The instant invention reflects an elaboration of the above principles and, more specifically, those principals and methods set forth in our U.S. Pat. No. 4,971,951. In addition to said patent, other patented prior art has recognized the importance of the role of insulin as a carrier, adjuvant, or agent to enhance the absorption or to potentiate the effect of drugs administered to patients for the treatment of specific diseases. More particularly, U.S. Pat. No. 2,145,869, discloses a composition including insulin and glucose for the treatment of syphilis. Further, U.S. Pat. No. 4,196,196 (1980) to Tiholiz discloses a composition of insulin, glucose and magnesium dipotassium ethyline, diamine tetraacetic acid to enhance tissue perfusion and to facilitate a divalent-monovalent cation gradient. The general value and significance, in cancer treatment, of such a cation gradient, however facilitated, is recognized in U.S. Pat. No. 4,018,649 (1977) to Cone, entitled Process and Control of Cell Division.
A further U.S. Patent, namely, U.S. Pat.

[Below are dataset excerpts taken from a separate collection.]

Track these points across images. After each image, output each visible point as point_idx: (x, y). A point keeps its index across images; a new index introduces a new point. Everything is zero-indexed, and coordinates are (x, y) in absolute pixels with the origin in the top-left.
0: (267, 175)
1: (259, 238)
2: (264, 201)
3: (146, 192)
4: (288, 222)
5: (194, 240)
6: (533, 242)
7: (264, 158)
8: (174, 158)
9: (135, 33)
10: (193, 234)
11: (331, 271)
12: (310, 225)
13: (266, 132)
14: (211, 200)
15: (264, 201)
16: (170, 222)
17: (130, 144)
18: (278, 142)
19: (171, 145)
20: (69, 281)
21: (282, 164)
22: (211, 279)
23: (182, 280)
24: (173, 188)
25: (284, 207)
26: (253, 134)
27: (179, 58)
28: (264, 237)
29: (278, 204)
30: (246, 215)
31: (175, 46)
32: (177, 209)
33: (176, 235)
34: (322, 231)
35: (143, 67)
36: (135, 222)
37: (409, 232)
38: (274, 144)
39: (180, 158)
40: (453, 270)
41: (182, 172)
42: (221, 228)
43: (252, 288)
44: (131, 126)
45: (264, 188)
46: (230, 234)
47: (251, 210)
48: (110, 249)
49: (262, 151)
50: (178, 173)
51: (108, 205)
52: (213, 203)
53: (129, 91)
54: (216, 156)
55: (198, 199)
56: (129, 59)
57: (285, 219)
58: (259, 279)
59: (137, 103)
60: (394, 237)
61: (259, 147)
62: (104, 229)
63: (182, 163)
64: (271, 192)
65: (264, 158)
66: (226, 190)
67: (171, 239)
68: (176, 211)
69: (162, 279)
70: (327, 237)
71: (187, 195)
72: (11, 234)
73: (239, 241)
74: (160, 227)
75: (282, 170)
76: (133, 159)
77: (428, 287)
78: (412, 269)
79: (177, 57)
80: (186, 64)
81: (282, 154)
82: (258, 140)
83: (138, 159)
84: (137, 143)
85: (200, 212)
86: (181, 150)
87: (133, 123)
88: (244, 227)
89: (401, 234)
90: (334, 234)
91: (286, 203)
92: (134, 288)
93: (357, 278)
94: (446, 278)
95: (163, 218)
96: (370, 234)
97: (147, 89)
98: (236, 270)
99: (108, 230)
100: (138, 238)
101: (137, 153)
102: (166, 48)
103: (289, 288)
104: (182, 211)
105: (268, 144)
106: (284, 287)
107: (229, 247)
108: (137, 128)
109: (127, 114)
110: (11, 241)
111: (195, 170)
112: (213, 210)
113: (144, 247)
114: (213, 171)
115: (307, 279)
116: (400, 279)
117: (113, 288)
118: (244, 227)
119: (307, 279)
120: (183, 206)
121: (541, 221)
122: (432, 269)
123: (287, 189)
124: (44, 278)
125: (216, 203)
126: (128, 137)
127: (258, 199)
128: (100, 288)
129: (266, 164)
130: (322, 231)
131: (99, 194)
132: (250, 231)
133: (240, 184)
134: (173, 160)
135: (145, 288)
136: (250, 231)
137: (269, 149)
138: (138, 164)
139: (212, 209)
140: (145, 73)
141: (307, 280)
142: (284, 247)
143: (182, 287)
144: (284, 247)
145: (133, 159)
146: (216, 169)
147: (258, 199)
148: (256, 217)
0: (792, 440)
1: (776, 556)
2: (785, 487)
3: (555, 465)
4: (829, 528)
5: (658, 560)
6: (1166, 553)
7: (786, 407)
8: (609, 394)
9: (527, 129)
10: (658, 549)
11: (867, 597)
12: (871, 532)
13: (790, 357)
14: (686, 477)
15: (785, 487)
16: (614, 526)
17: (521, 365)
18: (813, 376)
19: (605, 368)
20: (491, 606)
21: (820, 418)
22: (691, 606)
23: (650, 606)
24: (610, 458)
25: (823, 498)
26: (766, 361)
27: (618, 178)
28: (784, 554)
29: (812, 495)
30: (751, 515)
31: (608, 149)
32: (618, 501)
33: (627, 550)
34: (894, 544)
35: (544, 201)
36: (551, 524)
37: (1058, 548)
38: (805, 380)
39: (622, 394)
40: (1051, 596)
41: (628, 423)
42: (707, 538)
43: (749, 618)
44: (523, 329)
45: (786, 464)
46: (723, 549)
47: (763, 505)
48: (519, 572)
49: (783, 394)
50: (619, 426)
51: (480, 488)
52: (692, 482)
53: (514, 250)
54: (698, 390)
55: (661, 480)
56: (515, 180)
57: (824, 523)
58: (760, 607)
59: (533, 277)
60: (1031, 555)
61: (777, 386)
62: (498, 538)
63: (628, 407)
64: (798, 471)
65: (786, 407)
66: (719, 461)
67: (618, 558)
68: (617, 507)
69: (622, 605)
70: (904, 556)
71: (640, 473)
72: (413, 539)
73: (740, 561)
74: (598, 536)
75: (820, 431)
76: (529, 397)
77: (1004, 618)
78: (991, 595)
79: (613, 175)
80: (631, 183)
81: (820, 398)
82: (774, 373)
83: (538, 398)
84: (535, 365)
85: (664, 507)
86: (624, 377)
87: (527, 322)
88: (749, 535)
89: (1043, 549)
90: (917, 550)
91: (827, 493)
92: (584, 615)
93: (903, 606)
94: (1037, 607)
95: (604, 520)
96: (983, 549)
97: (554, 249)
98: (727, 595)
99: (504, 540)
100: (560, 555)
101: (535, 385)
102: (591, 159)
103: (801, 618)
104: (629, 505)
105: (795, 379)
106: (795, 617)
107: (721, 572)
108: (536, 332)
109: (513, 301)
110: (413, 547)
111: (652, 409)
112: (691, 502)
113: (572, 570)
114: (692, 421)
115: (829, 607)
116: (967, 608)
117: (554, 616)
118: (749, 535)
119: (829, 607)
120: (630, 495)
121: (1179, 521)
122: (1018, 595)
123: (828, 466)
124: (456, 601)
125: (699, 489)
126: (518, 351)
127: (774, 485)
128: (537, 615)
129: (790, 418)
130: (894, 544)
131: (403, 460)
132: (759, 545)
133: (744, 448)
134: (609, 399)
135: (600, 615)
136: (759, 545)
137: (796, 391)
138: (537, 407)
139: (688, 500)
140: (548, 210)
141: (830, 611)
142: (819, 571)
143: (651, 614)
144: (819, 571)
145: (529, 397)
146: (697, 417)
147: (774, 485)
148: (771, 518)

No. 4,277,465 (1981) to Kamada, teaches the use of an enamine derivative molecularly linked to insulin to facilitate its therapeutic absorption across the digestive tract.
The importance of insulin activity messengers is set forth in U.S. Pat. No. 4,839,466 (1989) to Saltiel.
The importance of insulin in the metabolism of malignant cells is, as noted above, recognized and discussed in U.S. Pat. No. 4,935,450 (1990) to Cone, entitled Cancer Therapy System for Effecting Oncolysis of Malignant Neoplasms.
Our above referenced U.S. Pat. No. 4,971,951 teaches a method of treatment of viral diseases including cancer and AIDS. The present invention is concerned with a broader method and means of systemic adjuvenation for potentiation of a broad range of therapeutic agents. In this sense, the instant invention may be viewed as an improvement of the invention of our said earlier U.S. patent.